Following the Pull: Holoholo

my experience philosophy Dec 01, 2020

Do you ever get that pull?

The one that yanks you off the main road onto the winding back one?

The one that gets you out of your rigid routine and into a walk in the woods?

The one that lifts you out of bed in the middle of the night to look at the moon?

The one that hits you midday on a Sunday to get in the car and drive off into the desert?

I used to think it was just me: adventure in my soul, mania in my blood. Turns out this pull isn’t so manic and it isn’t something to resist. This pull is a call that is meant to be answered.

Bear with me as I blend and share a few moments into this realizing. The magic is that it will all tie together.

During a spontaneous road trip with my friend, we ended our final night together talking about my desire for a spiritual teacher. A very specific one. One who shared my core values and spread aloha from sacred Hawaiian teachings.

“You have to call it in.” My friend said in classic new age jargon.

“Yeah, yeah.” I said in half-trust of it all.

“Just call it in.” My dad said the very next morning about something similar.

“Okay, okay!” I got the memo, universe.

Since my friend and I had followed so many intuitive pulls on this road trip journey, I got to thinking about how often I get these impulsive calls to get up and go. To drive. To run. To adventure. So much so it almost feels unbearable - and certainly impractical.

I thought to myself, “what if these cravings mean something? Where would they take me? What if I said ‘yes’ more than I said ‘no’?”

A few weeks later, I finished my reiki master training and on the last day, a curiosity about following my intuition crept over me. I ended up in a very serendipitous place.

Upon following my pull to further research intuition, I discovered a word I’d been looking for that I didn't even know existed. In Hawai’i, this aforementioned “pull” has a name: holoholo.

Holoholo is the Hawaiian word for “a journey led by spirit and intuition.” According to native Hawaiian cultural practitioner, Lani Kamauu Yamasaki, “Holoholo literally means to go for a walk, ride or sail simply for pleasure. The kaona or hidden meaning of holoholo means to follow your spirit and intuition – to free your mind and act from the awareness of Being.”
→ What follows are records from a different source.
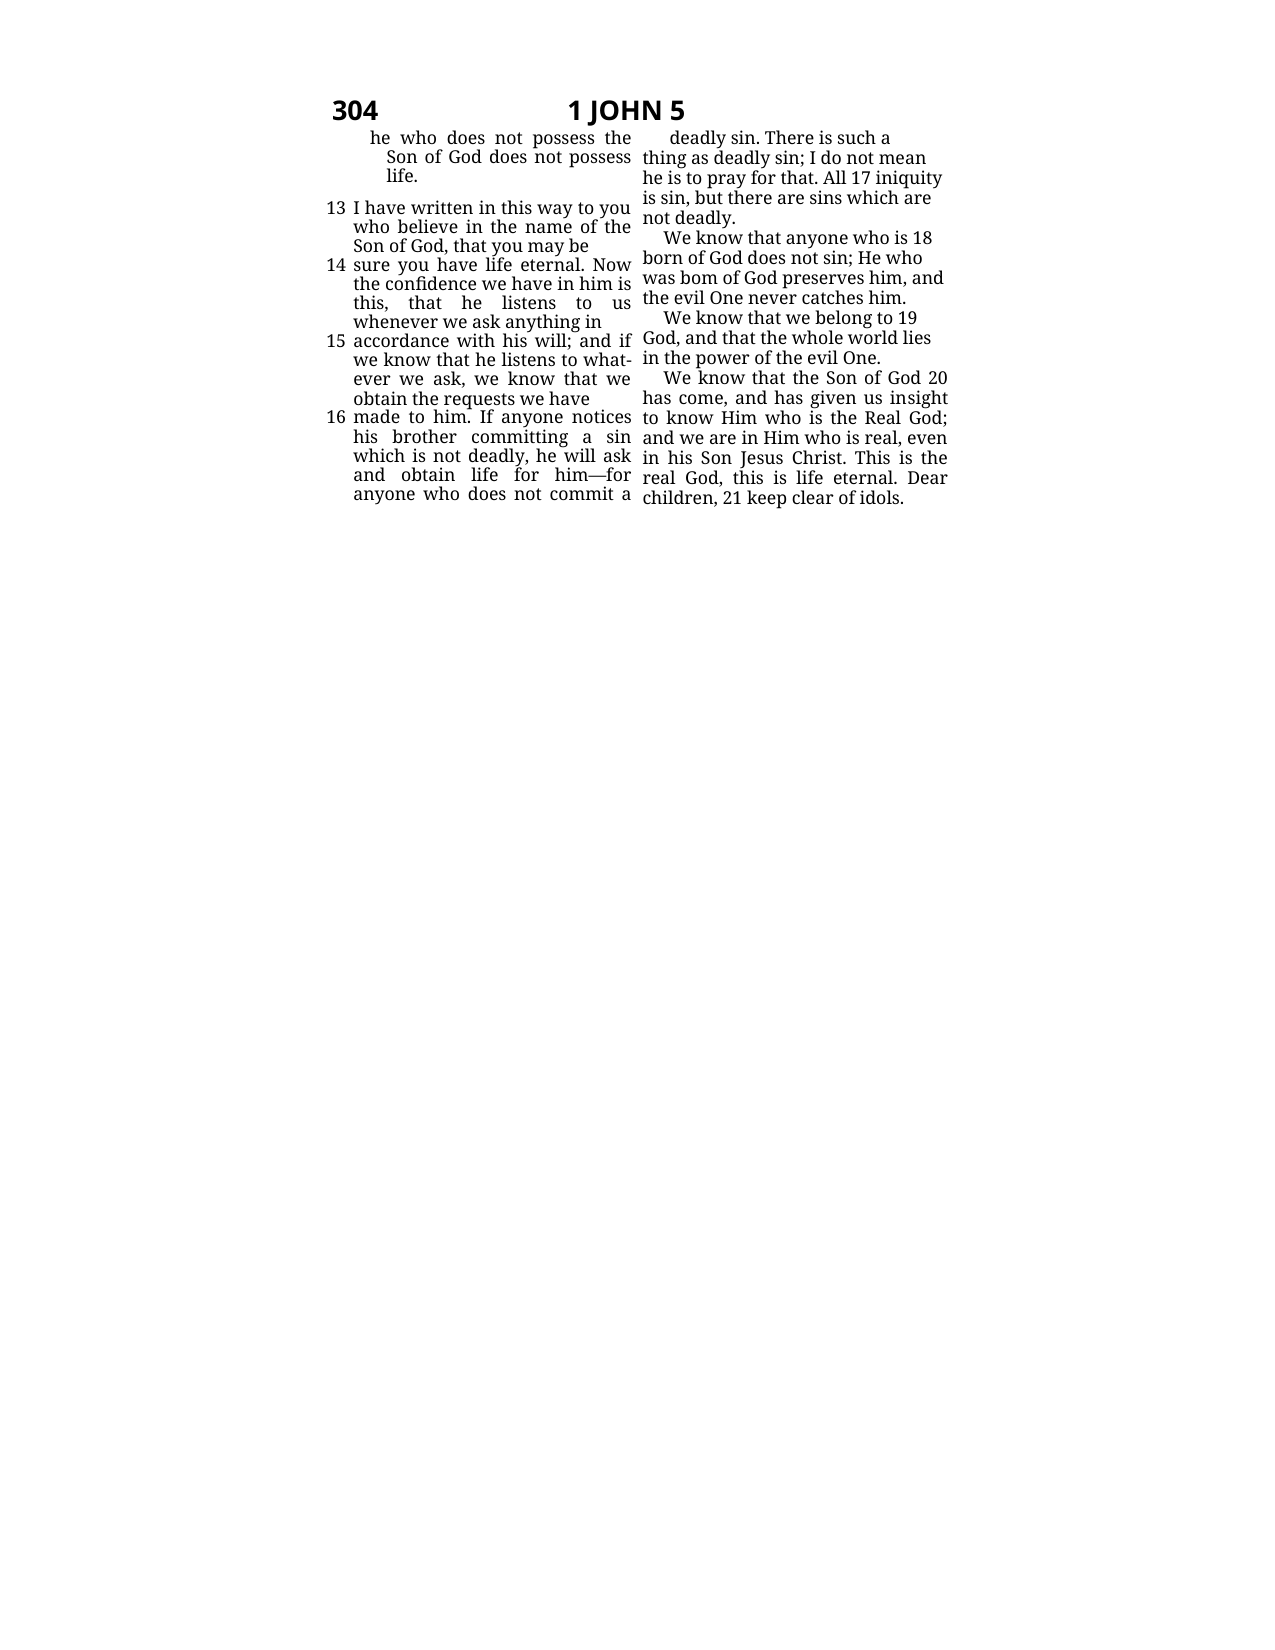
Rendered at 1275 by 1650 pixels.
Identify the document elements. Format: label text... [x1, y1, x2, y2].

list I have written in this way to you who believe in the name of the Son of God, that you may be [326, 199, 632, 256]
text We know that the Son of God 20 has come, and has given us in­sight to know Him who is the Real God; and we are in Him who is real, even in his Son Jesus Christ. This is the real God, this is life eternal. Dear children, 21 keep clear of idols. [642, 368, 948, 508]
list accordance with his will; and if we know that he listens to what­ever we ask, we know that we obtain the requests we have [326, 332, 632, 409]
text We know that we belong to 19 God, and that the whole world lies in the power of the evil One. [642, 308, 948, 368]
text We know that anyone who is 18 born of God does not sin; He who was bom of God preserves him, and the evil One never catches him. [642, 228, 948, 308]
list made to him. If anyone no­tices his brother committing a sin which is not deadly, he will ask and obtain life for him—for anyone who does not commit a [326, 409, 632, 504]
text thing as deadly sin; I do not mean he is to pray for that. All 17 iniquity is sin, but there are sins which are not deadly. [642, 148, 948, 228]
list deadly sin. There is such a [642, 129, 948, 148]
list sure you have life eternal. Now the confidence we have in him is this, that he listens to us whenever we ask anything in [326, 256, 632, 332]
text he who does not possess the Son of God does not possess life. [370, 129, 632, 187]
Holoholo doesn’t follow logic. It follows spirit.

Holoholo-ing (if you can make it a verb) brought me to the very concept of holoholo itself.

It also brought me to Lani. A teacher I had been calling in and searching for.

Holoholo. Practice it. Go with it. Answer those sometimes impractical calls to venture, to flow. I know you don’t know where they’ll take you - that’s the point. Something greater than you wants you to go.